= Hans R. Beierlein =

German music manager and publisher (1929–2022)

Hans Rudolf Beierlein (April 19, 1929 – August 5, 2022) was a German music journalist, manager and publisher.

==Biography==
Beierlein was born in Nuremberg and later resided in Munich. He was involved in the creation of several television programs in Germany, including Eating like God in Germany and Grand Prix der Volksmusik.

Beierlein's career breakthrough came with the discovery of Udo Jürgens in 1963, whose subsequent win at the Eurovision Grand Prix in 1966 with "Merci Chérie" propelled him to stardom. The professional relationship between Jürgens and Beierlein ended in the late 1970s, leading to legal disputes, though they eventually reconciled 17 years later.

Beierlein had a particular interest in folk music, which he considered to be music for the people. Following the fall of the Berlin Wall, he managed the careers of several folk artists, including Stefanie Hertel, and worked with Stefan Mross and Florian Silbereisen.
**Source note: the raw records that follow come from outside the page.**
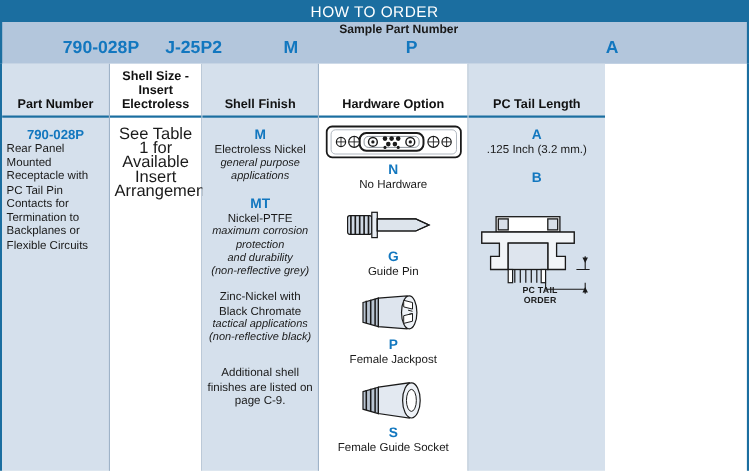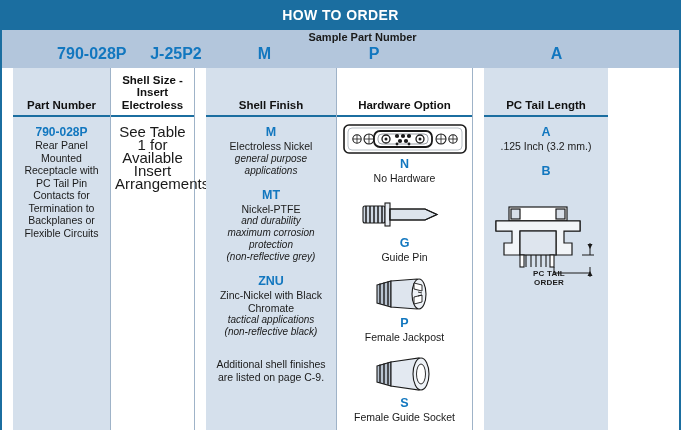--- a/index.html
+++ b/index.html
@@ -6,64 +6,64 @@
   body{
     width:681px;height:430px;overflow:hidden;
     background:#ffffff;
     font-family:"Liberation Sans",sans-serif;
     -webkit-font-smoothing:antialiased;
   }
   .sheet{position:relative;width:681px;height:430px;box-sizing:border-box;}
 
   
   .banner{
-    height:30px;background:#1b6ea0;color:#ffffff;
+    height:20px;background:#1b6ea0;color:#ffffff;
     display:flex;align-items:center;justify-content:center;
-    font-size:14px;font-weight:bold;letter-spacing:.4px;
+    font-size:14px;font-weight:normal;letter-spacing:.4px;
   }
 
   
   .spn-band{
     background:#b3c6dc;border-left:2px solid #1b6ea0;border-right:2px solid #1b6ea0;
     height:38px;position:relative;padding-left:44px;
   }
   .spn-title{
     text-align:center;font-size:11px;font-weight:bold;color:#1a1a1a;
     padding-top:1px;line-height:12px;
   }
   .spn-codes{display:flex;margin-top:1px;}
   .spn-codes > div{
     text-align:center;font-size:16px;font-weight:bold;color:#1277bf;
     line-height:19px;
   }
 
   
   .grid{display:flex;border-left:2px solid #1b6ea0;border-right:2px solid #1b6ea0;}
   .col{box-sizing:border-box;position:relative;}
-  .col.shade{background:#d5e0ec;margin-left:11px;}
+  .col.shade{background:#d5e0ec;}
   .col.plain{background:#ffffff;}
   .vline{border-right:1px solid #9fb3c8;}
 
   .hdr{
     height:49px;display:flex;align-items:flex-end;justify-content:center;
     padding-bottom:4px;box-sizing:border-box;
     border-bottom:2px solid #1b6ea0;
   }
   .hdr span{
     display:block;text-align:center;font-size:11.5px;font-weight:bold;
     color:#111111;line-height:12.5px;
   }
   .body-cell{padding:8px 4px 0;box-sizing:border-box;height:321px;}
 
   .code{color:#1277bf;font-weight:bold;font-size:12.5px;text-align:center;line-height:15px;}
   .txt{font-size:10.5px;color:#1a1a1a;text-align:center;line-height:12.5px;}
   .ital{font-size:10px;color:#1a1a1a;text-align:center;line-height:12px;font-style:italic;}
   .blk{margin-bottom:11px;}
   .p1title{color:#1277bf;font-weight:bold;font-size:12px;text-align:center;line-height:14px;}
-  .p1body{font-size:10.5px;color:#1a1a1a;text-align:center;line-height:12.5px;}
+  .p1body{font-size:10.5px;color:#1a1a1a;line-height:12.5px;}
   .c2txt{font-size:15px;color:#1a1a1a;text-align:center;line-height:13px;}
 
   .hw{display:flex;flex-direction:column;align-items:center;}
   .hw-cap{margin-top:1px;}
   .hw-img{display:block;}
   .pcfig{display:flex;justify-content:center;margin-top:20px;}
   .pctl{margin-top:6px;}
 </style>
 </head>
 <body>
@@ -101,42 +101,41 @@
           <span style="display:block">Shell Size -</span>
           <span style="display:block">Insert</span>
           <span style="display:block">Electroless</span>
         </span>
       </div>
       <div class="body-cell">
         <div class="c2txt">See Table 1 for Available Insert Arrangements</div>
       </div>
     </div>
 
-    <div class="col shade vline" style="width:131px">
+    <div class="col shade vline" style="width:106px">
       <div class="hdr">
         <span>Shell Finish</span>
       </div>
       <div class="body-cell">
 
         <div class="blk">
           <div class="code">M</div>
           <div class="txt">Electroless Nickel</div>
           <div class="ital">general purpose applications</div>
         </div>
 
         <div class="blk">
           <div class="code">MT</div>
           <div class="txt">Nickel-PTFE</div>
+          <div class="ital">maximum corrosion protection</div>
           <div class="ital">and durability</div>
-          <div class="ital">maximum corrosion protection</div>
           <div class="ital">(non-reflective grey)</div>
         </div>
 
         <div class="blk">
-          <div class="code">ZNU</div>
           <div class="txt">Zinc-Nickel with Black Chromate</div>
           <div class="ital">tactical applications</div>
           <div class="ital">(non-reflective black)</div>
         </div>
 
         <div class="txt" style="margin-top:20px">Additional shell finishes are listed on page C-9.</div>
       </div>
     </div>
 
     <div class="col plain vline" style="width:136px">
He founded the Grand Prix der Volksmusik in 1986. Beierlein also promoted French musicians like Charles Aznavour and Johnny Hallyday in German-speaking countries and was involved in trading football rights.

Beierlein retired in 2014, selling rights to approximately 5,000 music titles to BMG. was described by Der Spiegel as the "Bavarian Goldfinger" and the "Great White Shark in Wonderland".

After his death, Beierlein's ashes were interred by his adopted daughter, Bizzi Nießlein, in a cemetery in Schliersee, Upper Bavaria, where he owned a villa.